Codex Phase 1 Response — Rubric Completeness

Date: 2026-05-14 Model: gpt-5.5 (via mcp__codex__codex) Prompt sent: RUBRIC.v1 (22 items, 4 lenses) + Phase 1 template (independent critic, completeness only) Thread: 019e2733-e6c0-7660-afbc-0ccf608426eb


Per-lens coverage assessment

Reader clarity: Solid — Covers orientation, jargon control, scannability, practical grounding, and immediate action.

Authority: Has gaps — Covers citations and breadth, but misses author/editorial accountability, update freshness, risk boundaries, and evidence quality.

SEO: Has gaps — Covers metadata, hierarchy, links, schema, and snippets, but misses search intent variants, E-E-A-T signals, crawl/index hygiene, and SERP differentiation.

Conversion: Over-stuffed — Mixes navigation UX, internal linking, motivation, and cross-foundation SEO; CTA requirements are too repetitive and could create clutter.

Missing items

[A] Author/reviewer signal — Hub pages need visible accountability or editorial ownership for hostile trust review.

[A] Last updated/review freshness — Survival guidance decays, and stale pages lose authority fast.

[A] Evidence quality distinction — Citations are not enough; government, medical, manufacturer, anecdotal, and field sources should not carry equal weight.

[A] Scope and limits — Hubs need clear boundaries on what the page does not cover to avoid false completeness.

[A] Safety escalation — Medical, security, water treatment, and disaster advice need "when to seek expert help" thresholds.

[S] Primary intent match — The rubric checks structure but not whether the page satisfies the actual dominant search intent.

[S] Query coverage — Hubs need coverage of common variants, synonyms, and adjacent questions without keyword stuffing.

[S] E-E-A-T visibility — SEO for this topic needs explicit trust markers beyond citations.

[S] Indexability/crawl basics — No check for canonical, index status, broken links, or crawlable hub architecture.

[S] SERP differentiation — No requirement that the hub offer something better than generic prepper summaries.

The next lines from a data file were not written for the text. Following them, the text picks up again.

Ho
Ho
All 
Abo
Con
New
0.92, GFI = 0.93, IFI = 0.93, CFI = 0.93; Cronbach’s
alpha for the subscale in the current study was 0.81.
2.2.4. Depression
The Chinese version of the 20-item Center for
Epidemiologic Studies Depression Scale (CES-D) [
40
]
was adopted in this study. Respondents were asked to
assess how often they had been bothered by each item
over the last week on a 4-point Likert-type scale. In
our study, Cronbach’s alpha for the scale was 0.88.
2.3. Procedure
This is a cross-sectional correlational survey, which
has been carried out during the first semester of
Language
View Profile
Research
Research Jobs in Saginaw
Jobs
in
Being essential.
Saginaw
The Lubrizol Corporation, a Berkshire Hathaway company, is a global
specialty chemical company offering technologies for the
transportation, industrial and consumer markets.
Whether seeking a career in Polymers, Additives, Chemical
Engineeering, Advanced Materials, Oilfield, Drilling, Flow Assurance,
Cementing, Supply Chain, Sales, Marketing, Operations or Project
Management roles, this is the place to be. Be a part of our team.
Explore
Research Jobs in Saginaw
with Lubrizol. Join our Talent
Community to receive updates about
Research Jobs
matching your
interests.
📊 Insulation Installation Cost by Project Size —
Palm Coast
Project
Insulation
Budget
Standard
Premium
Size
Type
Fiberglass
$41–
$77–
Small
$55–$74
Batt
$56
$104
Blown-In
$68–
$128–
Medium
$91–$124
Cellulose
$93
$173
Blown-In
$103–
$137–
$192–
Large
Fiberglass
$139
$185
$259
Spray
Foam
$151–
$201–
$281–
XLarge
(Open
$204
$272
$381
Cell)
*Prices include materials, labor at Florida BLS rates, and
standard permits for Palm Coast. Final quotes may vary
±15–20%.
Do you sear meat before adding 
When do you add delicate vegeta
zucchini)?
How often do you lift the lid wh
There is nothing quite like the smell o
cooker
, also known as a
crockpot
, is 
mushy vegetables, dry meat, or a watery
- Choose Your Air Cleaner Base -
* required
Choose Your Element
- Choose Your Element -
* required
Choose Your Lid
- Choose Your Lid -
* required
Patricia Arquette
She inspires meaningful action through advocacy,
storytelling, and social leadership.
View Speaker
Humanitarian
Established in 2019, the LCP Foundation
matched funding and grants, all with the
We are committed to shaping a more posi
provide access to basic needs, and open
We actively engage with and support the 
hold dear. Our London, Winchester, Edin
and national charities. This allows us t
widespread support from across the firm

[C] Friction control — Conversion should check whether CTAs are obvious without overwhelming the reader.

[C] Progression path — The rubric needs a clear beginner-to-depth journey, not just multiple entry paths.

[C] Return path — Hubs should make it easy to recover orientation after clicking into child pages.

Redundant items

[R1] / [S5] — Both require a near-top concise answer to the core query.

[R3] / [S2] — Both police heading structure around reader/search subtopics.

[R5] / [A5] — Both demand concrete specificity and measurable depth.

[A1] / [S3] — Both require comprehensive internal links to child pages.

[C1] / [C4] — Both require explicit next actions; one can govern placement and the other ending behavior.

[C2] / [C6] — Both create action-oriented entry paths; "today" action can live inside segmented paths.

[S3] / [C3] — Both govern child-page link presentation; link count and click rationale belong together.

[C5] / [A3] — Both push breadth/system context; cross-foundation links are one way to show multi-setting completeness.